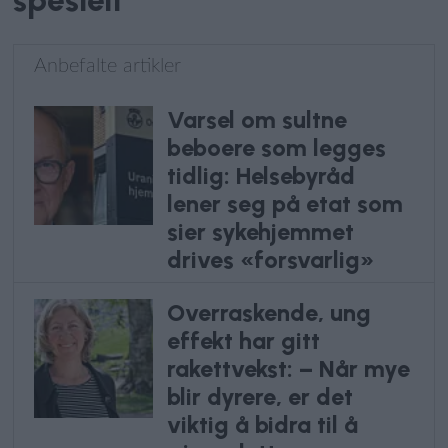
spesielt
Anbefalte artikler
Varsel om sultne
beboere som legges
tidlig: Helsebyråd
lener seg på etat som
sier sykehjemmet
drives «forsvarlig»
Overraskende, ung
effekt har gitt
rakettvekst: – Når mye
blir dyrere, er det
viktig å bidra til å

◆ Work to be completed
Reproduce, word for word, the line containing "rakettvekst: – Når mye" along with every later line of the listing, and leave out all earlier lines.

◆ Answer box
rakettvekst: – Når mye
blir dyrere, er det
viktig å bidra til å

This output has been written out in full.